Dolezal attributes much of the success of this study to collaboration. “This type of research is really hard to do in a silo and you’re a lot less productive, a lot less innovative when you’re working alone,” he said. “We had computer scientists, a statistician, medical oncologists and trainees, and it took all of us together to make this work.”

One of those researchers, Dmitry Karpeyev, was brought in from outside of the academic research sphere. He was a cancer patient who connected with Dr. Pearson and wanted to volunteer his time and expertise in computer science. His work in the financial sector, predicting market behavior from large data sets turned out to be invaluable. “Dmitry’s experience working in industry was very helpful for us in designing the algorithm. He played a very central role in making this happen, and without him, it would not have been what it is,” Dolezal said.

Going forward, some of the features of the deep learning model described in this study could be applied to other models to improve the predictions they make.
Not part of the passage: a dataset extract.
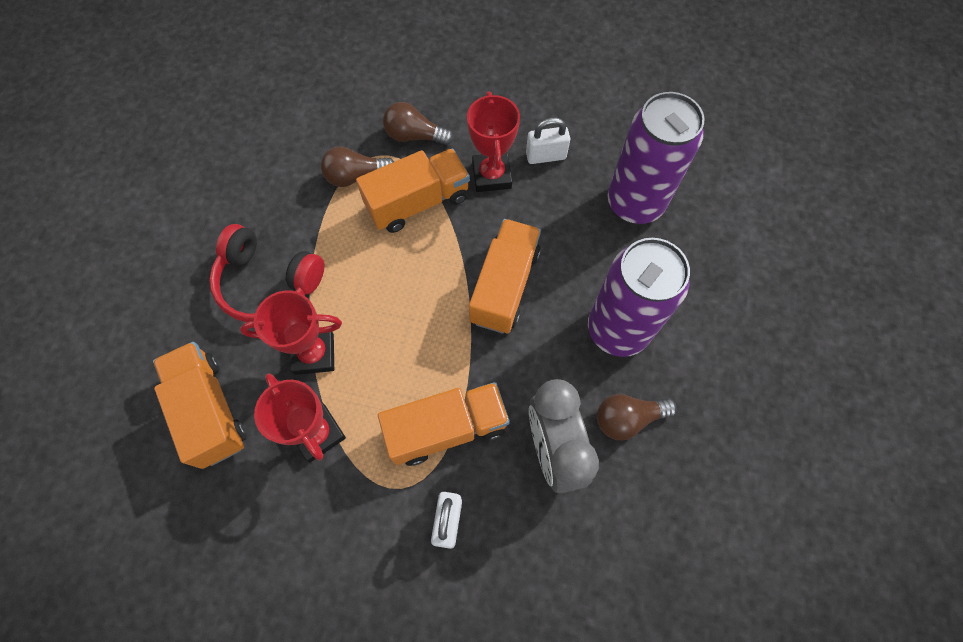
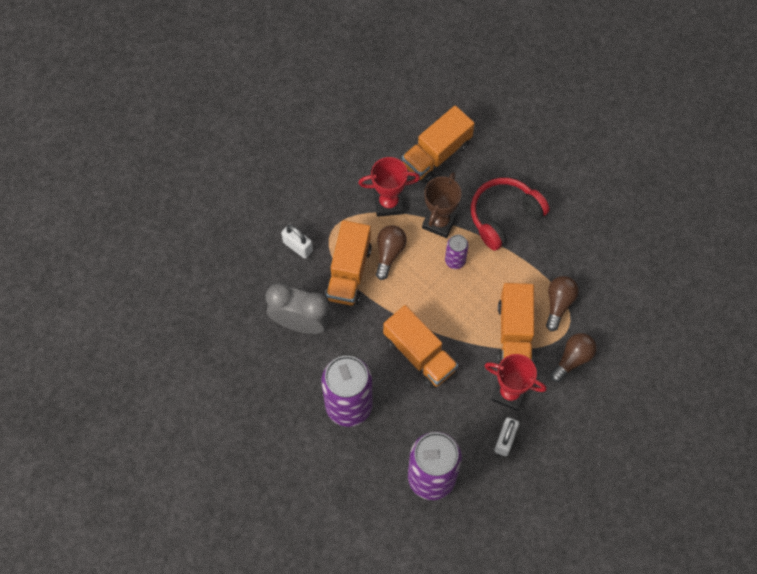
camera: 120 degrees right, 0 degrees up
(210, 410) = (436, 154): orange truck -> orange truck turned 135 degrees clockwise
(314, 354) = (439, 222): red trophy -> brown trophy
(360, 308) = (455, 260): none -> purple can
(627, 418) = (291, 375): brown light bulb -> brown light bulb (389, 253)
“I think this offers an opportunity for people when they’re testing their deep learning models to add another dimension to what they report,” Dolezal said. “For example, when we’re reporting results for breast cancer risk recurrence, rather than just giving the results for what the predictions are, this offers a tool for researchers to see when the predictions were high confidence and when the predictions were low confidence.”

Artificial intelligence has the potential to make diagnoses of many diseases faster, cheaper, and more accurate. Now, by developing a way to identify low-confidence predictions, the work done in this study has overcome some of the pitfalls of artificial intelligence and brings the medical field a step closer to unlocking its potential.